▶ [Exercise aim]
Each line of the data must be written out again verbatim; no image belongs in the copy.

(Raw data Opens)

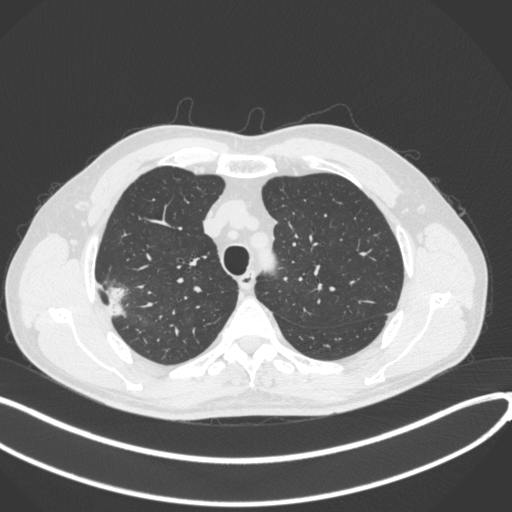
Chest CT, one axial slice. Position 328 of 381 along the scan axis. Lung window (W 1500 / L -600 HU). 1 mm slice thickness. 512 × 512 image matrix, field of view 400 × 400 mm. Male patient, age 62 years. From the clinical record (not read from this slice): clinical TNM (as recorded): T1c N0 M0; histopathological grade: G2-3.
Annotated regions visible in this slice (rectangle marked by the reading radiologist):
- lung tumour (recorded histology: adenocarcinoma): bounding box [x1, y1, x2, y2] px = [103, 282, 130, 320]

(Raw data Closes)

▶ [Written answer]
Chest CT, one axial slice. Position 328 of 381 along the scan axis. Lung window (W 1500 / L -600 HU). 1 mm slice thickness. 512 × 512 image matrix, field of view 400 × 400 mm. Male patient, age 62 years. From the clinical record (not read from this slice): clinical TNM (as recorded): T1c N0 M0; histopathological grade: G2-3.
Annotated regions visible in this slice (rectangle marked by the reading radiologist):
- lung tumour (recorded histology: adenocarcinoma): bounding box [x1, y1, x2, y2] px = [103, 282, 130, 320]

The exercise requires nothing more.